Photo of man drowningUndoubtedly the Internet has risen to become a part of our very existence. We live it, breathe it and even feel the impact it has on us either directly or indirectly. The web – made possible through the internet – has become a platform for the exchange of genuine conversations, providing individuals with tools for expressing personal thoughts. This ability to connect with people has been made even more evident through Social Media. People like myself, are now able to connect with others over a span of space; but probably not with Amish people  though, who view technology as vile. Because of how easy it is to communicate and share information, a new form of information “mavens” known as Citizen Journalists have emerged over the years.

Citizen Journalism – also known as public, participatory, democratic, guerrilla or street journalism – unlike traditional journalism which involves trained, skilled or professional journalists, is the ability for people (anyone) to exchange ideas and share information deemed important or news-worthy. Unlike traditional journalism where reporters with “gadgets” generally gathered information and controlled what was fed to the media, this form of unconventional journalism is made possible through the use of any device, mostly one with a camera. IPads, mobile phones, IPods, laptops, are but a few of such tools.

This information networking, through social media, has immensely changed the course of society as individuals no longer have to be bogged down by traditional media which for long served as gatekeepers between “newsy” information and the public. This ease and directness of information sharing has provided an opportunity for new conversations, connection and relationship building within and outside virtually every sphere of human experiences. Through various platforms such as Facebook, Twitter, Pinterest, WhatsApp, LinkedIn (I can name a dozen more), a diverse group of individuals can be communicated with at any one time. Interestingly, with the rise of social media came the chance for recipients to respond to messages in real time. This adds a more personal touch to information sharing as individuals can now adapt messages to appeal to wider audiences.

At a point, because of how fast messages travel on the web, the ease of sending them and the seeming ability to spark up interesting conversations with people who are total strangers, the medium at which message(s) are passed via electronic delivery channels become inconsequential. People pay more and more attention to conversations and less to the tools employed in conveying them.

Much has been said but one fact should always resonate; communication will continue to exist regardless of how much effort is put in to conceal it. People will always have their opinions on issues, without caring whether they are overheard or quoted.

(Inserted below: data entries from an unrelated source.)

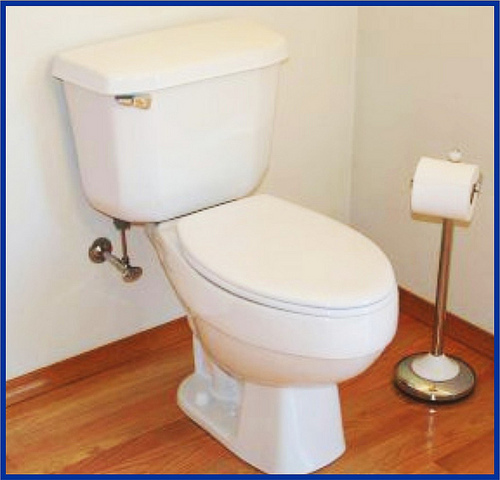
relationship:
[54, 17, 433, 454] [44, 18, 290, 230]
toilet has tank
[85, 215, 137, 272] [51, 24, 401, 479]
pipes in toilet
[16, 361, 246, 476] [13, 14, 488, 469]
hardwood floor in bathroom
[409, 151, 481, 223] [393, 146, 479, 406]
toilet paper on stand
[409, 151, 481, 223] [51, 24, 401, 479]
toilet paper besides toilet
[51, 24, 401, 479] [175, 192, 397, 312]
toilet has lid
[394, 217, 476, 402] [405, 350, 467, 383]
paper holder has base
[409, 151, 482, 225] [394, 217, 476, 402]
toilet paper on paper holder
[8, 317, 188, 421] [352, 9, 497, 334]
baseboard on wall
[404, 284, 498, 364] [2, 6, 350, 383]
baseboard on wall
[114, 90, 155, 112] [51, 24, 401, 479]
handle on toilet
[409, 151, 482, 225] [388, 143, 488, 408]
toilet paper on holder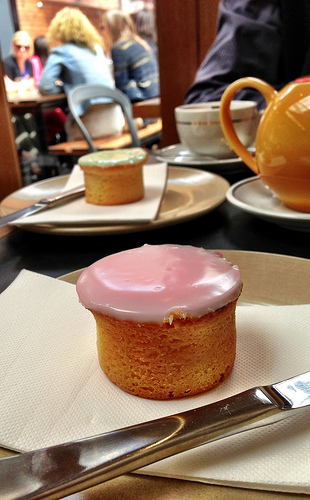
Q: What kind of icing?
A: Pink.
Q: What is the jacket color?
A: Blue.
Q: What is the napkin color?
A: White.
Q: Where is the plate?
A: On the napkin.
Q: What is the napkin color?
A: White.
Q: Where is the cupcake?
A: Napkin.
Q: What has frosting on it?
A: The cupcake.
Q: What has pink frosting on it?
A: A cupcake.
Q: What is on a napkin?
A: The cupcake.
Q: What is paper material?
A: The napkin.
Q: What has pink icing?
A: A cupcake.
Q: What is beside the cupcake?
A: A silver knife.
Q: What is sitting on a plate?
A: A cupcake.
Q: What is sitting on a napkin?
A: A cupcake.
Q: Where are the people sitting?
A: A table.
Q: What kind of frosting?
A: Pink.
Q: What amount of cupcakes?
A: Two.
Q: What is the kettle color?
A: Tan.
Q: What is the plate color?
A: Brown.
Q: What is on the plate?
A: Cupcake.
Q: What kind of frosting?
A: Pink.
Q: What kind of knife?
A: Butterknife.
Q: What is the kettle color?
A: Orange.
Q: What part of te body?
A: Arm.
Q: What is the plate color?
A: Tan.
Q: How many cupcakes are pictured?
A: 2.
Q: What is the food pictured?
A: Cupcake.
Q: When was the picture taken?
A: Afternoon.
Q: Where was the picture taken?
A: Restaurant.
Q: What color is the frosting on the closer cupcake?
A: Pink.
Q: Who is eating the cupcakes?
A: Nobody.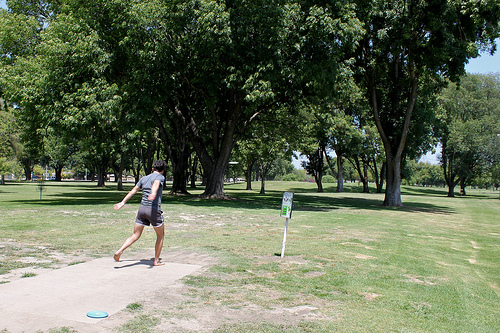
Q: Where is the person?
A: At the park.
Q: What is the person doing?
A: Running.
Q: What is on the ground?
A: Frisbee.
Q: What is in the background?
A: Trees.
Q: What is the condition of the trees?
A: They are green.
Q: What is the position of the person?
A: Standing.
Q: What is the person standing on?
A: Concrete.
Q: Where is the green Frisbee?
A: Behind the person.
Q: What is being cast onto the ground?
A: Shadows.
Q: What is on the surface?
A: Grass.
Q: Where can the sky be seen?
A: Through the trees.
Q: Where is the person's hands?
A: Behind the person.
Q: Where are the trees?
A: In the park.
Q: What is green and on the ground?
A: Grass.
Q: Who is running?
A: The person.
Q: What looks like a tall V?
A: The tree trunk.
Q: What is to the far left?
A: A tree.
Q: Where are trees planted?
A: In the ground,.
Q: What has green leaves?
A: The trees.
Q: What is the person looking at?
A: The trees.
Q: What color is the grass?
A: Green.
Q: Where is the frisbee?
A: On the ground.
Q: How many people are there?
A: 1.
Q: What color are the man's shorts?
A: Black.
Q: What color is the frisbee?
A: Blue.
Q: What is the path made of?
A: Dirt.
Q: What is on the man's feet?
A: Nothing.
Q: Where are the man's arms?
A: Behind him.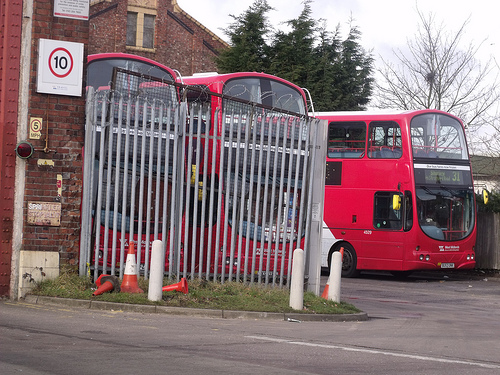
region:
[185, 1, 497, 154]
cloud cover in sky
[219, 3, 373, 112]
tops of green trees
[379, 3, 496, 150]
tree with no leaves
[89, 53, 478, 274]
three double decker busses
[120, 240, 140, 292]
white and orange pylon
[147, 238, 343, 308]
three white posts in grass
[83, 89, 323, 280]
metal poles of fence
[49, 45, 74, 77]
number in red circle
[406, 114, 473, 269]
windows on front of bus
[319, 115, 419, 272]
side of red and white bus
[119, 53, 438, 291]
red double decker buses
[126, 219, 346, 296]
white posts near fence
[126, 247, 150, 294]
orange and white cones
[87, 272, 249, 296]
cones on ground near fence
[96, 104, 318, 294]
grey posts in fence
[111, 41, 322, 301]
two buses behind fence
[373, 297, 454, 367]
parking lot is grey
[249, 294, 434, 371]
white lines in parking lot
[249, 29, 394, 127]
green tree behind buses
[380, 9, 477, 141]
bare tree in distance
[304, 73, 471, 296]
red bus not behind gate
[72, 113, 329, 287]
metal gates in front of buses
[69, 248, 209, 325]
three orange cones in front of gate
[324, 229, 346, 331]
single orange cone behind pole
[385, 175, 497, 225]
yellow side mirrors on bus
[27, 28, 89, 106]
white red and black sign with 10 circled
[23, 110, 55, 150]
white red and black sign with 5 circled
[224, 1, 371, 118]
group of cedar trees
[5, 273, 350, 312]
grassy median in front of gates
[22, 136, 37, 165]
red reflective caution light on left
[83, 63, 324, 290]
Metal fencing with barbed wire on top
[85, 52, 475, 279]
Three red double-decker buses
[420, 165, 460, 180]
Sign on bus indicating route number 31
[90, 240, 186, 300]
Three orange safety cones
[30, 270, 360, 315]
Small patch of grass beside a building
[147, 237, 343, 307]
Four white circular concrete posts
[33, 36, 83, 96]
White sign with the number 10 in a red circle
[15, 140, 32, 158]
Red light attached to side of building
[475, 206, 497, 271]
Small portion of a wooden fence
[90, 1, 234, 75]
Red brick building behind the buses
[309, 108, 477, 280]
a red double decker bus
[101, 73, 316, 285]
a red double decker bus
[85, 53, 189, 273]
a red double decker bus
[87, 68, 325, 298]
a tall metal fence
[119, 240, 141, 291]
an orange and white traffic cone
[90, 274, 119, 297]
an orange traffic cone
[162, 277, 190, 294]
an orange traffic cone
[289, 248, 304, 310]
a white concrete pole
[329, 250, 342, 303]
a white concrete pole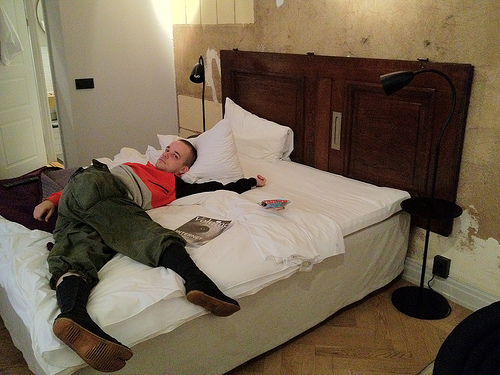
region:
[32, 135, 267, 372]
man draped across bed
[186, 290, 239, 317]
sole of man's left shoe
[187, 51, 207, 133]
black lamp next to bed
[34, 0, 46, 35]
portion of oval bathroom mirror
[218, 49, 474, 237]
dark brown wooden headboard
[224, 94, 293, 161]
bed pillow with white cover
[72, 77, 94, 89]
black light switch on wall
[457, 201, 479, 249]
section of chipped paint on wall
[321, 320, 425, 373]
wooden parquet style floor section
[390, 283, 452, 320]
round base of black lamp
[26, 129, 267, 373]
A man sprawled out.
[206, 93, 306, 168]
a large white pillow.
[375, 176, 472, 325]
a small black table.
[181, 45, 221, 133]
a lamp near a bed.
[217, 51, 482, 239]
a large wooden headboard.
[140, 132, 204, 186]
A man with short hair.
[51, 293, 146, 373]
a right foot boot.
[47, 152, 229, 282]
A pair of green pants.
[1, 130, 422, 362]
a pad on a mattress.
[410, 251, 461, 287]
a plug in a wall.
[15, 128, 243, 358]
person laying on bed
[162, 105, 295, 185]
two white pillows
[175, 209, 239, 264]
magazine on top of bed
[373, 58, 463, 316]
black bedside floor lamp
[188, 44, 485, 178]
large wooden head baord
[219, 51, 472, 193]
head board made from an old door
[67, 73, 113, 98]
black light switch on walls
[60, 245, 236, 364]
man wearing black boots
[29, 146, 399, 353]
bed with white sheets and comforter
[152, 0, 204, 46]
sunlight shining on wall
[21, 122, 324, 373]
guy laying twisted on bed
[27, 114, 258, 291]
guy wearing short green pants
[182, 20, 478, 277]
brown headboard against the wall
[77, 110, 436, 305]
white sheets on bed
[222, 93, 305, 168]
white pillowcase on pillow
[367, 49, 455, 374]
black floor lamp on floor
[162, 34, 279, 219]
black lamp next to bed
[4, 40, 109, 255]
open door to bedroom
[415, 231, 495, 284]
black electric outlet on white wall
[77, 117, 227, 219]
guy wearing red and black shirt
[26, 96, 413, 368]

Silence is fatal, talk is cheap… What tools will you use to convey your messages today?



  1. I absolutely love Sweet Brown! This video is hilarious and I find myself using her catch phrase in my every day life. I do believe citizen journalism is a growing trend with the advanced technology. We are able to record events and share them allowing others to rely on us as a source of information. Like we’ve mentioned in class, we trust friends and family as opposed to the media. I think this is definitely true when we are able to watch video or see pictures from actual events. Hearing and/or seeing about an event from people who were there. This adds a sense of realness, an aspect that may lack with daily news casts.

    • I totally agree with you Phylicia, that most people nowadays trust the opinions of their friends more than the media. Social media has provided us with the ability to communicate in real time regardless of distance or time-zones. This promptness of information sharing, along with the ease of communicating messages is perhaps the catalyst that fuels citizen journalism.